Alexander filed his appeal regarding the conviction pertaining to Little while his restitution hearing was still pending. Restitution still has not been ordered.

The state sought dismissal of the appeal, which the COA’s motions panel denied.

In Bobby Alexander v. State of Indiana, 49A04-1207-CR-351, the state asked the appellate court to overturn its motions panel’s decision. The state argued based on Haste v. State, 967 N.E.2d 576 (Ind. Ct. App. 2012), that Alexander does not have a final judgment under Appellate Rule 2(H). Although “reluctant” to overrule orders decided by its motions panel, the COA pointed out that the trial court has not entered a restitution order, so it dismissed the appeal.

“Given the procedural limbo in which this case stands, we remand this case to the trial court with instructions for the trial court to enter a restitution order within thirty (30) days of this Court’s opinion,” Judge Rudy Pyle III wrote. After the restitution order is entered, Alexander then can file a notice to appeal.

Pyle noted that it’s common for trial courts to impose a sentence while taking restitution under advisement.

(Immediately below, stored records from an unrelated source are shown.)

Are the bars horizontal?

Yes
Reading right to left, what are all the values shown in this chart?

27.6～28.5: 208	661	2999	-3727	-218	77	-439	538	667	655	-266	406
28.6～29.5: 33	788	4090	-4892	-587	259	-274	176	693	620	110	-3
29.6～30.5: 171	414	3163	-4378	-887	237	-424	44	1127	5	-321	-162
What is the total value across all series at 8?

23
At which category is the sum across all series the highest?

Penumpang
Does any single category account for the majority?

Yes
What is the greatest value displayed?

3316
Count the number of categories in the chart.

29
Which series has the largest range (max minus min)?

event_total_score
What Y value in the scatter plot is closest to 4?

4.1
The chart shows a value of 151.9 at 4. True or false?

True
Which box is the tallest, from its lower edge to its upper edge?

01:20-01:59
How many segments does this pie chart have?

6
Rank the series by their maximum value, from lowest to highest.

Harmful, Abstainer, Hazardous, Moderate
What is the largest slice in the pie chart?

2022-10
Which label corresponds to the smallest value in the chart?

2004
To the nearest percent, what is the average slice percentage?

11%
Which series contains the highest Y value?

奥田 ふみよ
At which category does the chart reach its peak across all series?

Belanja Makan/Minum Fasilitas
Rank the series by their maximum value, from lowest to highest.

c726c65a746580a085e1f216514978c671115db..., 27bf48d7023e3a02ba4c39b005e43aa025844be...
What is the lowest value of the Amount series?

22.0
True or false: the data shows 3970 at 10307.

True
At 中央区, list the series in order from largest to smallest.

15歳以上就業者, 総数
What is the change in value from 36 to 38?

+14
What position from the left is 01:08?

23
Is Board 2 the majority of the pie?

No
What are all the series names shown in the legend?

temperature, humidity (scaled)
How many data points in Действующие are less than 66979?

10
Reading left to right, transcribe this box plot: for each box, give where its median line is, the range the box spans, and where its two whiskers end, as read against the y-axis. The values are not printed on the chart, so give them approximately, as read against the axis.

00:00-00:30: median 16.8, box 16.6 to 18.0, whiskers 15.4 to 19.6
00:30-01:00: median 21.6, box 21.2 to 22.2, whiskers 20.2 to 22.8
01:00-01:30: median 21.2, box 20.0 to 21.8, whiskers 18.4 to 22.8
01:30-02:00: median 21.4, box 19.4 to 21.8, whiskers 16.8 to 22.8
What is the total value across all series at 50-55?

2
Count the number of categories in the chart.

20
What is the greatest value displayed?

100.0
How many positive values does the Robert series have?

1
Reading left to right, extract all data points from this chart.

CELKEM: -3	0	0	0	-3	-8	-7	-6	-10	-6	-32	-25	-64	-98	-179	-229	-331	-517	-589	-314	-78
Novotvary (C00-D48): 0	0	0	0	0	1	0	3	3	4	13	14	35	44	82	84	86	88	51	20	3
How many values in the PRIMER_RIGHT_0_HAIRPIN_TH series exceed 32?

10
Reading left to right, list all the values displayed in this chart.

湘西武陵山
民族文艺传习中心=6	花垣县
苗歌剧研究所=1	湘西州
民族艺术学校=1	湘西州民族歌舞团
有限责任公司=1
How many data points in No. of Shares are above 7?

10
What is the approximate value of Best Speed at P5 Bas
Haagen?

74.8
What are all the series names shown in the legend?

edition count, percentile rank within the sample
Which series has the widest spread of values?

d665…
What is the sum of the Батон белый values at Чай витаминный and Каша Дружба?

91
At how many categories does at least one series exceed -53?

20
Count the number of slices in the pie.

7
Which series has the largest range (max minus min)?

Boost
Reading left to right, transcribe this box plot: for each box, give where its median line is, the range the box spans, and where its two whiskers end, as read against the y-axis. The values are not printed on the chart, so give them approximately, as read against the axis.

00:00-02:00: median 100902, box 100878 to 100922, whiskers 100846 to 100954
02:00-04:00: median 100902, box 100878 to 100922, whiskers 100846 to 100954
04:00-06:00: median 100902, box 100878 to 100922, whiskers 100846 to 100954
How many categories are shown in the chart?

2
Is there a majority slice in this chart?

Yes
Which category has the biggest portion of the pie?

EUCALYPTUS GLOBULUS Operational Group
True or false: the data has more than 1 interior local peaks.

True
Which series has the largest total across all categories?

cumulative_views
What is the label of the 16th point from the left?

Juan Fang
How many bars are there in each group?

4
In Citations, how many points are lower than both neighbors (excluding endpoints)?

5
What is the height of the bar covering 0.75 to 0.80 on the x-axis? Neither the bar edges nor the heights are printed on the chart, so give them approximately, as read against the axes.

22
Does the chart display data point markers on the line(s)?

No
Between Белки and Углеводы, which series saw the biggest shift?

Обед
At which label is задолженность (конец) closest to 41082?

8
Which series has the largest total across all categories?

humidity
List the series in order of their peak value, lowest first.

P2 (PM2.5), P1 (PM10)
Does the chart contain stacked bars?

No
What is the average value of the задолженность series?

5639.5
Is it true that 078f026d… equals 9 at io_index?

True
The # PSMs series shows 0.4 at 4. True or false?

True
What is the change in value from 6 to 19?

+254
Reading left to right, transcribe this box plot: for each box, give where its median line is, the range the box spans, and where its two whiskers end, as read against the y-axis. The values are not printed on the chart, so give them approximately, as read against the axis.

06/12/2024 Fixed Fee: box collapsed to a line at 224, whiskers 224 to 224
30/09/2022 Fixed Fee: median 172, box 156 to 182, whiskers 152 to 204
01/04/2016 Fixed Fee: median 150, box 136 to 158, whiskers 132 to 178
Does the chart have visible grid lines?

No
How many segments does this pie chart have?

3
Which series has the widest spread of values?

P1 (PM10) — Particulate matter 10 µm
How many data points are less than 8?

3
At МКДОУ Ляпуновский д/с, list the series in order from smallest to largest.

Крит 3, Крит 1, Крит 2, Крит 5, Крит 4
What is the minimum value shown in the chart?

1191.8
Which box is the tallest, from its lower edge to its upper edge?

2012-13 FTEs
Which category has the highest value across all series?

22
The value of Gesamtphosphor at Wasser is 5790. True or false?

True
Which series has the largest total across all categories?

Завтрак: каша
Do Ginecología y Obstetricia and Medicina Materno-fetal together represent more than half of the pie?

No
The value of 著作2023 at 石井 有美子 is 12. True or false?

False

“This practice, however, can prove to be problematic—as it has in this case—because it delays a defendant’s ability to begin an appeal due to the fact that a final order has not been entered. Consequently, this practice would affect a trial judge’s ability to advise a defendant of his appellate rights,” he explained. “Furthermore, when a trial court enters a sentence but takes restitution under advisement, the trial court is still subject to the ninety (90) day time limitation in Indiana Trial Rule 53.2 ('the lazy judge rule'), which is applicable to criminal proceedings pursuant to Indiana Criminal Rule 15. Therefore, the best practice would be for trial courts to enter an order of restitution at the same time as sentencing.”